After finding out Pattie was missing, her husband, Kirk, and their kids flew out to Japan to find out everything they could.

It doesn't make sense to them because Pattie was so meticulous and her trips were so thought-out.

"She was very careful about the whole thing, which is why we're not so sure she made it to the trail, because they're not finding her on that trail," Murad said. "And there's been search and rescue teams who are very good at it. We've had volunteers who are ex-military who've also been in on the search and can't find a sign of her."

Upon their arrival in Japan, Pattie's family found out she'd left her itinerary behind at the guesthouse, which they found strange.

They're not sure if she left the itinerary behind by mistake or some other reason.

The family and Japanese officials are now focusing on other nearby routes on the off-chance that Pattie decided last minute to go another route. That is also not like her, Murad said.

The picture of Pattie at the guesthouse the night before she went missing is cropped. There are two other people in the picture with her, the guesthouse owner and an Australian tourist.

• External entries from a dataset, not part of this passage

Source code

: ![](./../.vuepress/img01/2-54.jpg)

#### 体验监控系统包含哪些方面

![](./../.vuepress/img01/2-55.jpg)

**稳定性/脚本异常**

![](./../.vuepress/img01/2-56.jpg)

Murad said the Japanese police said they've questioned both people and don't think they had anything to do with Pattie's disappearance. However, the police won't give the family any more information.

The family has gone through every avenue they can think of to spread the word.

They've created a Facebook, Twitter and Instagram page.

They started a GoFundMe page to help with the search efforts.

Murad's daughter posted an informative video on Tik Tok.

Over in Japan, the family hired their own search groups, they got search dogs and helicopters, they're looking for surveillance video, trying to ping Pattie's phone and access her Google Maps, they're passing out fliers.

They've spent thousands of dollars with no plans of stopping.

"I think the last thing we want to do is have my brother go through what's left of his savings to do this on his own," Murad said. "We're going to help him, but any help we can get is going to be tremendous at this point."

Murad said the Gojo police department opened a criminal investigation because it's the next logical step.

Police in Japan told Pattie’s family there’s a chance she wanted to go missing, but the family is adamant that’s not the case. The family said Pattie was supposed to meet friends in Osaka after the hike.

The family remains hopeful Pattie will come back home safe.

"The family is just, we're beside ourselves," Murad said. "We want her back. You try not to get too emotional. It's hard, right."

Pattie is from Connecticut. Family there and in New York have reached out to local lawmakers.

Murad said they've made some headway, with Connecticut Sen. Richard Blumenthal reaching the U.S. State Department and the White House.

The KSHB 41 I-Team reached out to the Gojo police station in Japan, the U.S. Consulate, and the FBI but haven't heard back by the time this story was published on Tuesday afternoon.